Task brief. The result should be every line in the data below that carries the string "deneyimdi".

Start of Source material

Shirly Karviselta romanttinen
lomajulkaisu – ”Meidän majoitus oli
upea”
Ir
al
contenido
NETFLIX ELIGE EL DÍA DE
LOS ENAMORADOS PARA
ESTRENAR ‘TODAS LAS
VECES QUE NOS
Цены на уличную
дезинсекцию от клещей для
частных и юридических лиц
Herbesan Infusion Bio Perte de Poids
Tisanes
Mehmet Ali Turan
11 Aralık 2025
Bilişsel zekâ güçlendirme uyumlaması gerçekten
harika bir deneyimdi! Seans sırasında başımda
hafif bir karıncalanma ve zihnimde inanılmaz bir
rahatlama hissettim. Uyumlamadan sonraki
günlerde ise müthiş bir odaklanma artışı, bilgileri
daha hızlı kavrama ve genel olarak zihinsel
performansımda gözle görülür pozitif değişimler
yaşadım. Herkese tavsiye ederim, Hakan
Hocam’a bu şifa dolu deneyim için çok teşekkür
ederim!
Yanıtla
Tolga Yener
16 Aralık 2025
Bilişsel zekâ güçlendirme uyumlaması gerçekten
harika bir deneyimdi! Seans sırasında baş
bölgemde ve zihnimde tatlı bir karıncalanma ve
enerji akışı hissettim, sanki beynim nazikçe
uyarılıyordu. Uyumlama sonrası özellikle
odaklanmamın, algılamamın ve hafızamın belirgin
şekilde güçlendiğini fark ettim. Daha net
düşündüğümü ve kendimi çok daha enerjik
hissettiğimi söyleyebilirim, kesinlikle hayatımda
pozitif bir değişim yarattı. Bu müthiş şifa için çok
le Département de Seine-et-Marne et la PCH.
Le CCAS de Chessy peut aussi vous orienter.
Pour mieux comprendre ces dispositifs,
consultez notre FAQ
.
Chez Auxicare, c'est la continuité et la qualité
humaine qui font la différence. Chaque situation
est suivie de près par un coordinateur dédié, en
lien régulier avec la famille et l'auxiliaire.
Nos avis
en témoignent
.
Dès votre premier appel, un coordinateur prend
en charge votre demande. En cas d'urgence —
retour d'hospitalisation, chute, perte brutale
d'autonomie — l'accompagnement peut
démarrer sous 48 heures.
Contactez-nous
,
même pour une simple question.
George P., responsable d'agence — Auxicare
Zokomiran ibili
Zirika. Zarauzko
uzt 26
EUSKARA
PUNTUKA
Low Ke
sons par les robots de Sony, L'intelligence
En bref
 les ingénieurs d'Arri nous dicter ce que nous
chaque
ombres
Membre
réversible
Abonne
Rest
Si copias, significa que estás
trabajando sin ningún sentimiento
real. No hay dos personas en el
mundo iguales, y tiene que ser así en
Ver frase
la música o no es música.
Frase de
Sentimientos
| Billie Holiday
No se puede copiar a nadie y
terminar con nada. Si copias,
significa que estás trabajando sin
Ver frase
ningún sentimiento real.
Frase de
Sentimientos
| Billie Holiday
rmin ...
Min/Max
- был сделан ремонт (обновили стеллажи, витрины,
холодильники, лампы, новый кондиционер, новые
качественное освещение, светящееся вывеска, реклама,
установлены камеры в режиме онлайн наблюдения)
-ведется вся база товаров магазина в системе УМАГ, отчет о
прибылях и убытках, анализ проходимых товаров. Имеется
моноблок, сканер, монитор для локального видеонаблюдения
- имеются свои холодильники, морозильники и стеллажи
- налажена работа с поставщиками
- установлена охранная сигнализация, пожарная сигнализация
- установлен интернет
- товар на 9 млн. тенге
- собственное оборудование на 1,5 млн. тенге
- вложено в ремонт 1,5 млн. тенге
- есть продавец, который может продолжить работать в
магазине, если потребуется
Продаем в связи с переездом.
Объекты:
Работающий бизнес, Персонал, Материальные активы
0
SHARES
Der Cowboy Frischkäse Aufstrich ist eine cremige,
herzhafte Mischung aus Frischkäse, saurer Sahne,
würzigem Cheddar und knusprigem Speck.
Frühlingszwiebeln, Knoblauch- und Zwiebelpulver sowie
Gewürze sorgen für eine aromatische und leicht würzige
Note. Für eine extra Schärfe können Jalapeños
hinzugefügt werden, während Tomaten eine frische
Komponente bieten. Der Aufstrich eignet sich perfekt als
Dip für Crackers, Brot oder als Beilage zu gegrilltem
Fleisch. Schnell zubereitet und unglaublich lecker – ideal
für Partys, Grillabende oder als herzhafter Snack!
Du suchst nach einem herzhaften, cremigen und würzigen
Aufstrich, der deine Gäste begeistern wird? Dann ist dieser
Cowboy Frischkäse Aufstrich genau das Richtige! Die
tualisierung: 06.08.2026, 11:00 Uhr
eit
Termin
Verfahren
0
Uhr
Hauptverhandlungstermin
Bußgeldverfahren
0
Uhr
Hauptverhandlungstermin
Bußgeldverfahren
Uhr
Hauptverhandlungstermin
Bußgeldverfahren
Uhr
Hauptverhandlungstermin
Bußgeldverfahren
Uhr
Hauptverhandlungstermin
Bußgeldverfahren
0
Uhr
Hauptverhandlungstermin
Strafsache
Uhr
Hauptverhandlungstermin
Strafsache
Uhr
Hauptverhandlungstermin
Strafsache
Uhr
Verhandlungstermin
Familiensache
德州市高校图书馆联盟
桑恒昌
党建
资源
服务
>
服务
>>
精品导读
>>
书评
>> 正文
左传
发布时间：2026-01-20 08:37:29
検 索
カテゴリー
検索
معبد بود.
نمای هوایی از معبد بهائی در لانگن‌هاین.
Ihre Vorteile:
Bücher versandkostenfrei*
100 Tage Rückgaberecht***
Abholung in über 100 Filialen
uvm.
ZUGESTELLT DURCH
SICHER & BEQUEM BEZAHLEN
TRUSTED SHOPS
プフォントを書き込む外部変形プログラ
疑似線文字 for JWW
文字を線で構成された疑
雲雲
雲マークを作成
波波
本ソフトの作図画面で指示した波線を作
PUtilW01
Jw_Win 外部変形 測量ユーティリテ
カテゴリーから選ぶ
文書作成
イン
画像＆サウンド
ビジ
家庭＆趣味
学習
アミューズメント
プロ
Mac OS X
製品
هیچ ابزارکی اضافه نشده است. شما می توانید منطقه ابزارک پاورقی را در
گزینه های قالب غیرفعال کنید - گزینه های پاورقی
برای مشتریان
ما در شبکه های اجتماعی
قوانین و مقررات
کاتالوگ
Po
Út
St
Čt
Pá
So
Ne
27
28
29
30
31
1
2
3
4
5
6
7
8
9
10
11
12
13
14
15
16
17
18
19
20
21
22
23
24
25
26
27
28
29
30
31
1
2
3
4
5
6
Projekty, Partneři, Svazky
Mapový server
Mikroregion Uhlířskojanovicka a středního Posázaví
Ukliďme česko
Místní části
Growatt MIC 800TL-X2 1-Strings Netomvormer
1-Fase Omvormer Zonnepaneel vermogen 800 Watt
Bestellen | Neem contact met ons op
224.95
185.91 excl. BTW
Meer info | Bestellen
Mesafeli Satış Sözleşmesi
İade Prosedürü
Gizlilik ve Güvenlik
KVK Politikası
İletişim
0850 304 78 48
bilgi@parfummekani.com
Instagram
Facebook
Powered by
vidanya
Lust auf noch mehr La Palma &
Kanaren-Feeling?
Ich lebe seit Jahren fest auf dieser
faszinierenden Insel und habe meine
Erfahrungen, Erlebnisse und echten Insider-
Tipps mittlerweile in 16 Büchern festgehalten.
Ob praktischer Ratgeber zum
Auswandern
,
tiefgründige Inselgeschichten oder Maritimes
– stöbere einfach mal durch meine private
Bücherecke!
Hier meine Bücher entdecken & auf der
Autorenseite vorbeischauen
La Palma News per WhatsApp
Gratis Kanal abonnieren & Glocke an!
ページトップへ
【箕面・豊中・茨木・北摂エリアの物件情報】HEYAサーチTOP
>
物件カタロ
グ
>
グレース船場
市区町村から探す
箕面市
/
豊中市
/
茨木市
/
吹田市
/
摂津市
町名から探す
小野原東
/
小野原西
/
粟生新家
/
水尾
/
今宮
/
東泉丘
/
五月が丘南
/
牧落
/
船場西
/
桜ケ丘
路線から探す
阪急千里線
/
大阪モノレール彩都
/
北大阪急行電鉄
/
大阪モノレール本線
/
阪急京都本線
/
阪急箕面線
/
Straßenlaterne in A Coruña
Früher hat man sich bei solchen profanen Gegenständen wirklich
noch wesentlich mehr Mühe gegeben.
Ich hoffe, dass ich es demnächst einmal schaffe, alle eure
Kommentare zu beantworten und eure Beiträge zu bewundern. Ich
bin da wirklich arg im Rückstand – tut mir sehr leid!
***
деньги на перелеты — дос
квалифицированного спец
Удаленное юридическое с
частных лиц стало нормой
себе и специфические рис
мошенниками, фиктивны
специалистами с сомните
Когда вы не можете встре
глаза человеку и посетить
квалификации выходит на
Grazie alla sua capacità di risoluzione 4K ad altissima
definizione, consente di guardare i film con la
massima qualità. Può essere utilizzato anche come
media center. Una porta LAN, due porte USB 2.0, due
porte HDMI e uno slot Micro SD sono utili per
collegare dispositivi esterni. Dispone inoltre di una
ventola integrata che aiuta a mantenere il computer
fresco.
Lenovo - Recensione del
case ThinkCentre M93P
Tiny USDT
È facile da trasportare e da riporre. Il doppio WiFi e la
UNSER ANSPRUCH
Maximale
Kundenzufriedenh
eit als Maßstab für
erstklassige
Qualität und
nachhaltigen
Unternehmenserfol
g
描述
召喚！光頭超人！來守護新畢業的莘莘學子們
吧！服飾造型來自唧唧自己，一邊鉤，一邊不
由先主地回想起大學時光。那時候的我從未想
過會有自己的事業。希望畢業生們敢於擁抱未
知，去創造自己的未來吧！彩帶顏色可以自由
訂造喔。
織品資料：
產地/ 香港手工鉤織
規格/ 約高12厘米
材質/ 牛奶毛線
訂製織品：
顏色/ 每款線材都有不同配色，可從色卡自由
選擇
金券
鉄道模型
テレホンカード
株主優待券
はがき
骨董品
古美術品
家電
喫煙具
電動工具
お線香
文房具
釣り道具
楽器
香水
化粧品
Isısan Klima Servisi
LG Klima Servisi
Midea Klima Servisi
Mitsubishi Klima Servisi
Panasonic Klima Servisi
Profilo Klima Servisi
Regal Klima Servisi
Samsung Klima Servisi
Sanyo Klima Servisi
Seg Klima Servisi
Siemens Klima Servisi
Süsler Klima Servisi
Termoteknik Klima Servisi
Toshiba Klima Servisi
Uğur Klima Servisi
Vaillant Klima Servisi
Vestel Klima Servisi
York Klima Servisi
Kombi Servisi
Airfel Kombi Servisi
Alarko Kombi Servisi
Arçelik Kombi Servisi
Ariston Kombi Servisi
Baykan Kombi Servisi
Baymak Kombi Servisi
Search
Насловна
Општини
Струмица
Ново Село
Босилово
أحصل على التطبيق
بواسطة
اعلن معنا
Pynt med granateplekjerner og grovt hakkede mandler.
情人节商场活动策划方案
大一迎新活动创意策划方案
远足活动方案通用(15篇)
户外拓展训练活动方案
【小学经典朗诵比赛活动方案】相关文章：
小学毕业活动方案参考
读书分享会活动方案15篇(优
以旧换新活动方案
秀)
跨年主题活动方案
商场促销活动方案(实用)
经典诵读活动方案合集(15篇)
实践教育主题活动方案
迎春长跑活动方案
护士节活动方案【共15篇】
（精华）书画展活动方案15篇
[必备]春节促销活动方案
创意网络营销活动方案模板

End of Source material

Output for this exercise.
harika bir deneyimdi! Seans sırasında başımda
harika bir deneyimdi! Seans sırasında baş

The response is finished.